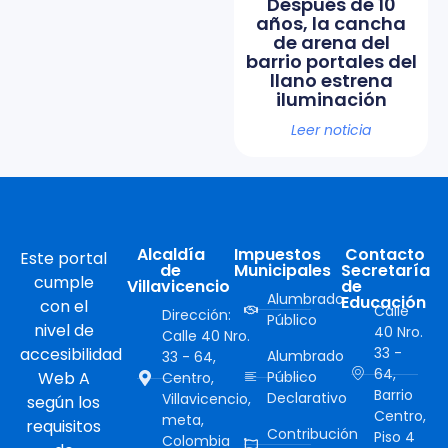
Después de 10
años, la cancha
de arena del
barrio portales del
llano estrena
iluminación
Leer noticia
Alcaldía
Impuestos
Contacto
Este portal
de
Municipales
Secretaría
cumple
Villavicencio
de
Alumbrado
Educación
con el
Calle
Dirección:
Público
nivel de
40 Nro.
Calle 40 Nro.
accesibilidad
33 -
Alumbrado
33 - 64,
64,
Web A
Público
Centro,
Barrio
Declarativo
Villavicencio,
según los
Centro,
meta,
requisitos
Contribución
Piso 4
Colombia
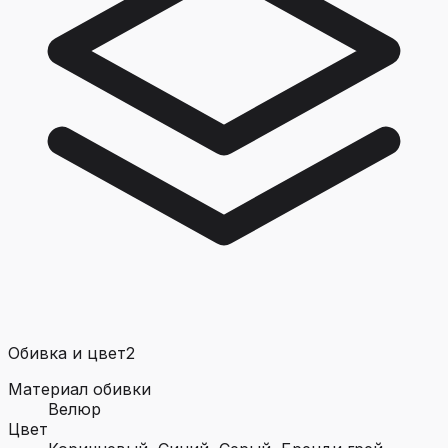
Обивка и цвет
2
Материал обивки
Велюр
Цвет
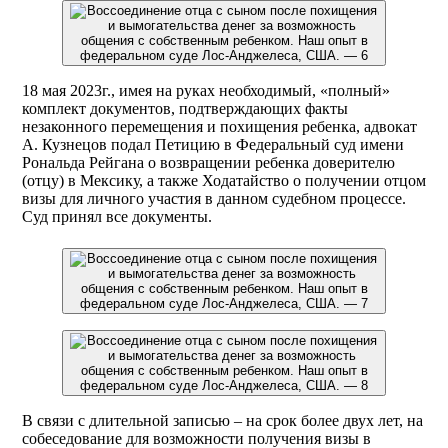
18 мая 2023г., имея на руках необходимый, «полный»
комплект документов, подтверждающих факты
незаконного перемещения и похищения ребенка, адвокат
А. Кузнецов подал Петицию в Федеральный суд имени
Рональда Рейгана о возвращении ребенка доверителю
(отцу) в Мексику, а также Ходатайство о получении отцом
визы для личного участия в данном судебном процессе.
Суд принял все документы.
В связи с длительной записью – на срок более двух лет, на
собеседование для возможности получения визы в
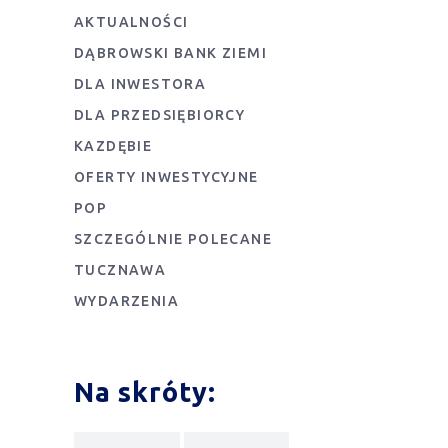
AKTUALNOŚCI
DĄBROWSKI BANK ZIEMI
DLA INWESTORA
DLA PRZEDSIĘBIORCY
KAZDĘBIE
OFERTY INWESTYCYJNE
POP
SZCZEGÓLNIE POLECANE
TUCZNAWA
WYDARZENIA
Na skróty:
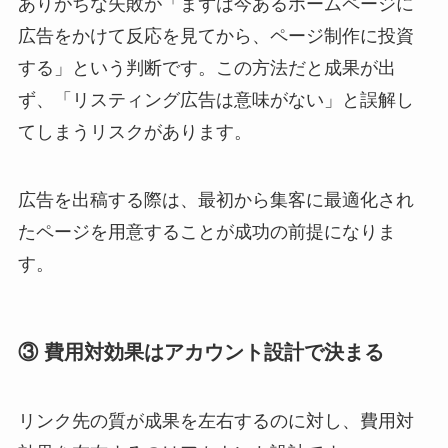
ありがちな失敗が「まずは今あるホームページに
広告をかけて反応を見てから、ページ制作に投資
する」という判断です。この方法だと成果が出
ず、「リスティング広告は意味がない」と誤解し
てしまうリスクがあります。
広告を出稿する際は、最初から集客に最適化され
たページを用意することが成功の前提になりま
す。
③ 費用対効果はアカウント設計で決まる
リンク先の質が成果を左右するのに対し、費用対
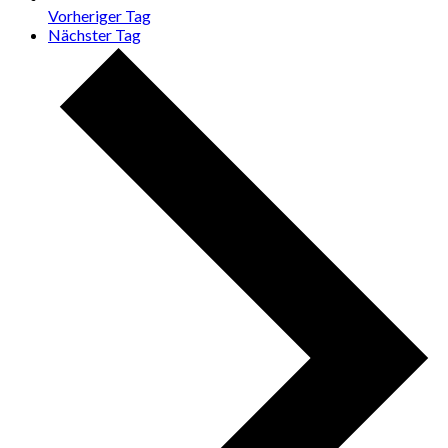
Vorheriger Tag
Nächster Tag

▶ _ACTION ITEM_
Find "визы" in the preceding records. Copy each line that holds it.

▶ _WRITTEN RESPONSE_
визы для личного участия в данном судебном процессе.
собеседование для возможности получения визы в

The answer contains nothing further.